Despite this, the finer spatial resolutions of 8.25 m and 5.2 m from the TSX and RS2 flood maps were much more detailed, revealing even the presence of small channels on the TSX and RS2 maps. These channels were mostly classified as dry pixels on the S1 and AL2 extractions. We also found some unexpected areas (in orange) which were covered by water in the dry season but appeared dry in the flood season. These observations may have been due to the SAR image acquisition times when some irrigation activities were active during the 3-season rice crops. The orange pixels located in Tram Chim national park (with no agriculture) were a result of background noise.

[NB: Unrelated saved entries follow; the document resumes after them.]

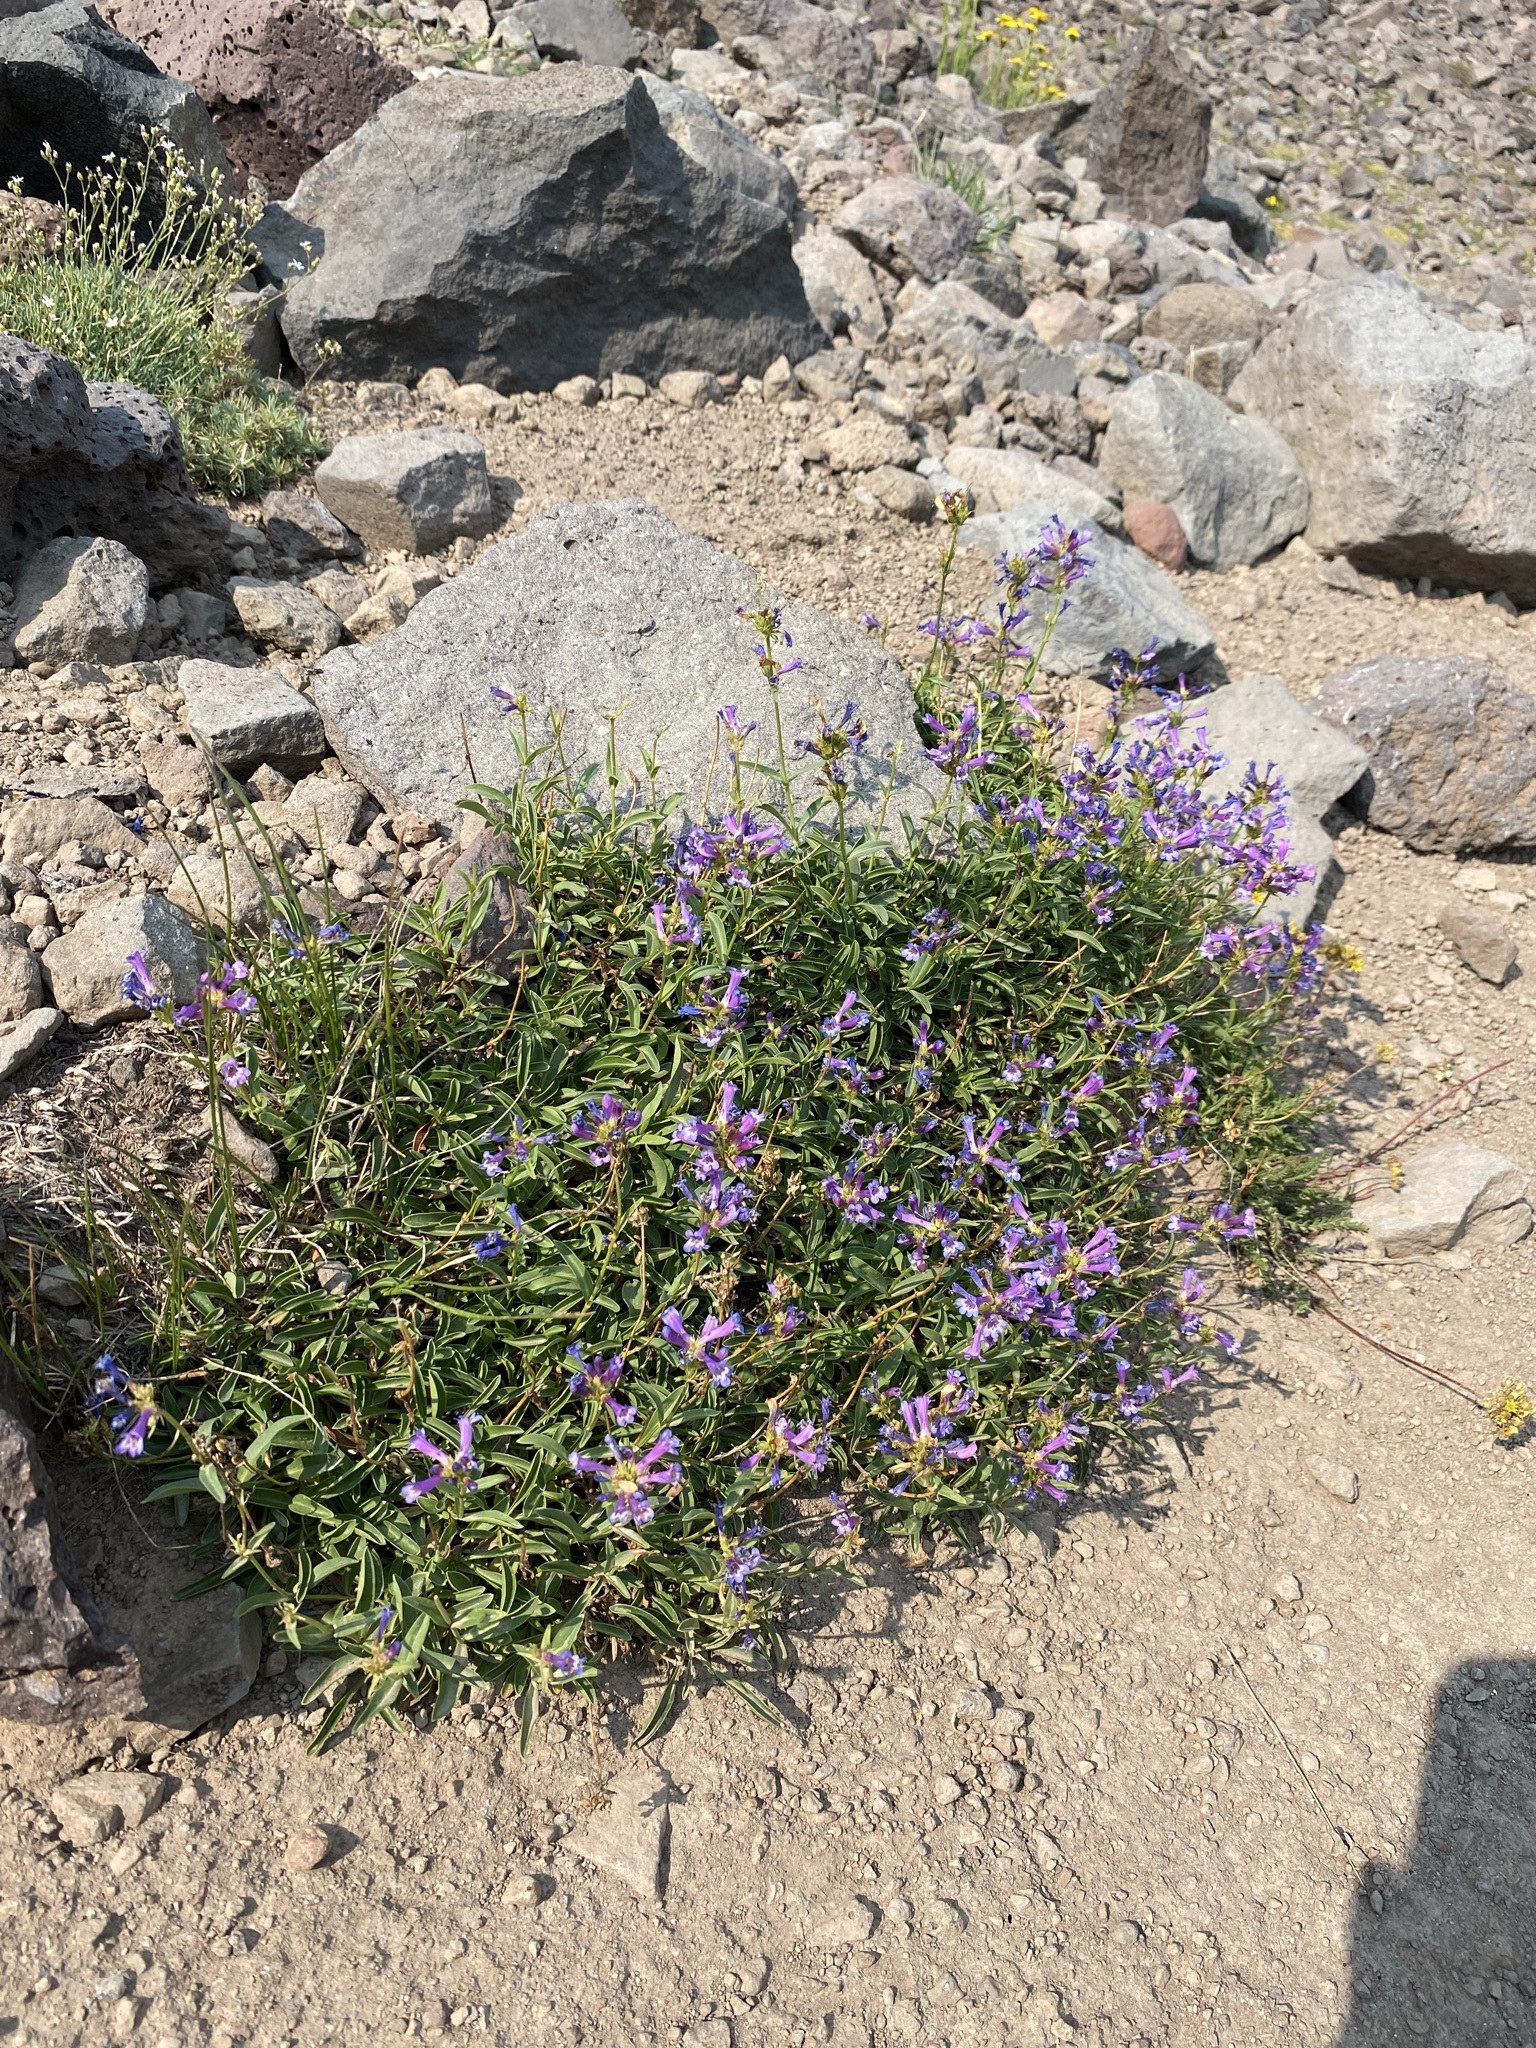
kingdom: Plantae
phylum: Tracheophyta
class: Magnoliopsida
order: Lamiales
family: Plantaginaceae
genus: Penstemon
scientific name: Penstemon rydbergii
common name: Rydberg's beardtongue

Given the resulting flood maps relied on the outputs of the well-calibrated HEC-RAS 2D model, the error bounds from the model were considered to be lower than satellite-born uncertainty. However, the uncertainty levels of the hydrological/hydraulic modeling flooded areas were up to ±30%. Hence, in this study we attempted to calibrate the HEC-RAS model elaborately, even though the main study focus was the optimization of the SAR-based water extraction thresholding. In addition, as there are many hydrological/hydraulic models available, choosing appropriate model types and scales to generate reliable results of final satellite-based flood inundation maps was imperative, as supported by Prestininzi et al. (2011) [46].

4. Conclusions

Calibrated hydraulic modeling outcomes with very fine spatial representations (in vector format) that are compatible to a wide range of spatial resolutions (down- and upscaling) are useful to determine optimal SAR image thresholds. As remote sensing (RS) data are acquired at certain times of the day with different data collection intervals, the collection of suitable reference data for calibration and validation of RS-based products is challenging. Hydrological/hydraulic modeling outputs are considered to mitigate this data gap.

In SAR image processing, the pre-process is considered crucial not only for further mandatory tasks, but also to extract useful information on radar scattering distribution over different types of geographic features. SAR sensors provide users with alternative polarizations and received scattering sensitivities to water surfaces and dry areas that may be dissimilar between polarizations and SAR sensors. Hence, choosing polarizations or ratios of them (e.g., HH/VV) for particular applications requires great care.

There are a wide range of applications using the thresholding approach to exploit SAR data for water extraction and flood mapping, as described by [3,45,47], as it is simple, yet robust, and particularly applicable for rapid and automatic flood mapping. Nevertheless, determining optimal thresholds is challenging [21]; hence, we proposed an “asymptotic approach” called Hammock Swing Thresholding (HST) that iteratively estimated SAR scattering dB thresholds as they approached the optimal values for four different SAR datasets. We asserted that the thresholds estimated were useful for rapid flood mapping applications, even for data-heavy applications and systems, thereby proving that these time-series flood maps can support flood monitoring and management. The optimal thresholds defined in this work were often not constant for every region. Thus, site-specific optimization is required, and uncertainties linked to SAR observations (e.g., speckles, low resolution) and ground perturbations, such as vegetation and terrain, must be quantified and accounted for [48].